Skip the pictures and repeat each line of the data exactly.

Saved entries
******************************
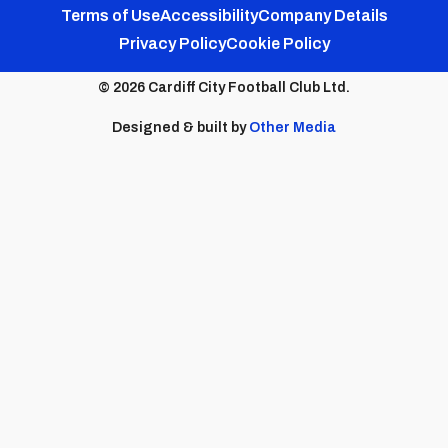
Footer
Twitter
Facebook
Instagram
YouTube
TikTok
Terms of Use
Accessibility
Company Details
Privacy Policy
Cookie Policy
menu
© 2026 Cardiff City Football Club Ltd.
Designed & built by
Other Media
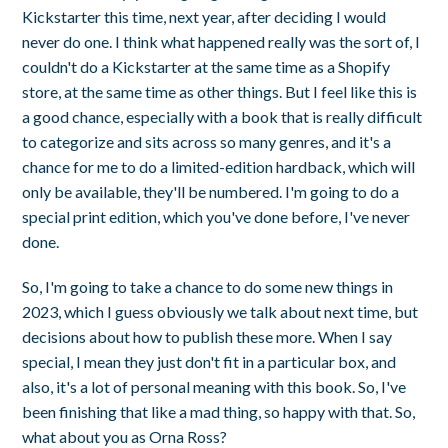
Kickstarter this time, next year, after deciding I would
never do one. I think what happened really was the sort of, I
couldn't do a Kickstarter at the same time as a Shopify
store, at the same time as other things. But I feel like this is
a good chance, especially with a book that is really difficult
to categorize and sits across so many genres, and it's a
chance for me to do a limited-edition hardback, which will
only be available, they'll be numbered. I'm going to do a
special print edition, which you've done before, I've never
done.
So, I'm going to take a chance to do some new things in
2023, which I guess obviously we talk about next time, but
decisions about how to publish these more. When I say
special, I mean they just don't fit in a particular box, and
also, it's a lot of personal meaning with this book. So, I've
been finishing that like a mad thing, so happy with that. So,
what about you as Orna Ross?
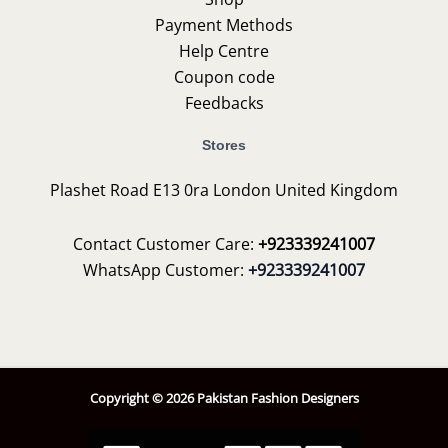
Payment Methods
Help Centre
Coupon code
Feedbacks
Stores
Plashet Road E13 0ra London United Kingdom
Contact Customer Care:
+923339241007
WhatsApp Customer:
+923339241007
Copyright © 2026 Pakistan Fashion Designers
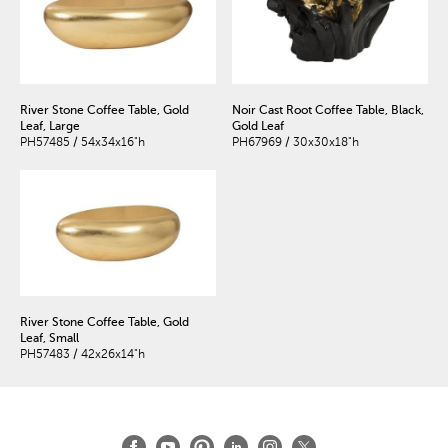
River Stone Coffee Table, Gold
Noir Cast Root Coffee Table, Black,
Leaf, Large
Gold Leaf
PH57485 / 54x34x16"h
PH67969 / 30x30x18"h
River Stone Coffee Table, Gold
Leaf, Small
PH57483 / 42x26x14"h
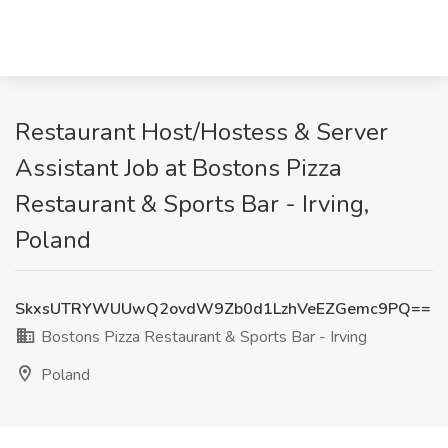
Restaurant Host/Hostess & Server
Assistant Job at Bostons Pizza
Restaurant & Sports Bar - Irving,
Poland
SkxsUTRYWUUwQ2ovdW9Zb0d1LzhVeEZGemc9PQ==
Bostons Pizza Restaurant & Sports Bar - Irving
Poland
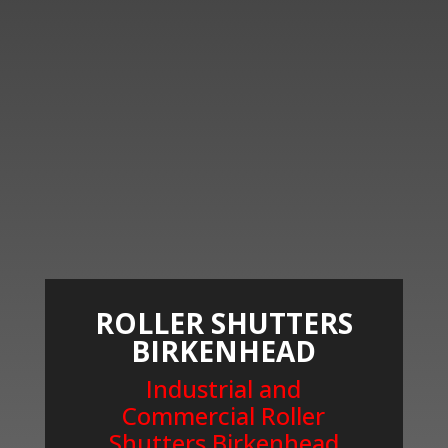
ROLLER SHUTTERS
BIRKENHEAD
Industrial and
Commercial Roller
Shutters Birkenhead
******************************
> **Solution to this exercise**
Footer
Twitter
Facebook
Instagram
YouTube
TikTok
Terms of Use
Accessibility
Company Details
Privacy Policy
Cookie Policy
menu
© 2026 Cardiff City Football Club Ltd.
Designed & built by
Other Media
Kickstarter this time, next year, after deciding I would
never do one. I think what happened really was the sort of, I
couldn't do a Kickstarter at the same time as a Shopify
store, at the same time as other things. But I feel like this is
a good chance, especially with a book that is really difficult
to categorize and sits across so many genres, and it's a
chance for me to do a limited-edition hardback, which will
only be available, they'll be numbered. I'm going to do a
special print edition, which you've done before, I've never
done.
So, I'm going to take a chance to do some new things in
2023, which I guess obviously we talk about next time, but
decisions about how to publish these more. When I say
special, I mean they just don't fit in a particular box, and
also, it's a lot of personal meaning with this book. So, I've
been finishing that like a mad thing, so happy with that. So,
what about you as Orna Ross?
Payment Methods
Help Centre
Coupon code
Feedbacks
Stores
Plashet Road E13 0ra London United Kingdom
Contact Customer Care:
+923339241007
WhatsApp Customer:
+923339241007
Copyright © 2026 Pakistan Fashion Designers
River Stone Coffee Table, Gold
Noir Cast Root Coffee Table, Black,
Leaf, Large
Gold Leaf
PH57485 / 54x34x16"h
PH67969 / 30x30x18"h
River Stone Coffee Table, Gold
Leaf, Small
PH57483 / 42x26x14"h
Restaurant Host/Hostess & Server
Assistant Job at Bostons Pizza
Restaurant & Sports Bar - Irving,
Poland
SkxsUTRYWUUwQ2ovdW9Zb0d1LzhVeEZGemc9PQ==
Bostons Pizza Restaurant & Sports Bar - Irving
Poland
ROLLER SHUTTERS
BIRKENHEAD
Industrial and
Commercial Roller
Shutters Birkenhead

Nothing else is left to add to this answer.